**TASK TO CARRY OUT**
Your task is to return the span of lines beginning at the one with "városrész felfedezésére" and ending at the last line of the data, exactly as it stands.

%%

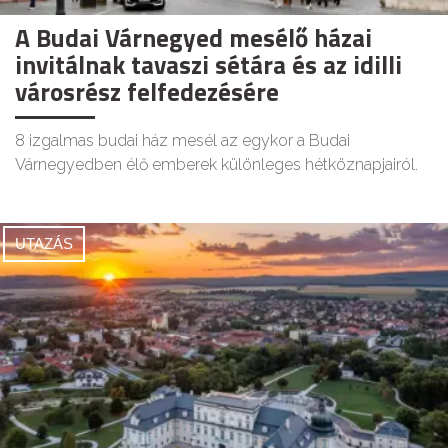
A Budai Várnegyed mesélő házai
invitálnak tavaszi sétára és az idilli
városrész felfedezésére
8 izgalmas budai ház mesél az egykor a Budai
Várnegyedben élő emberek különleges hétköznapjairól.
UTAZÁS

%%

**COMPLETED EXERCISE**
városrész felfedezésére
8 izgalmas budai ház mesél az egykor a Budai
Várnegyedben élő emberek különleges hétköznapjairól.
UTAZÁS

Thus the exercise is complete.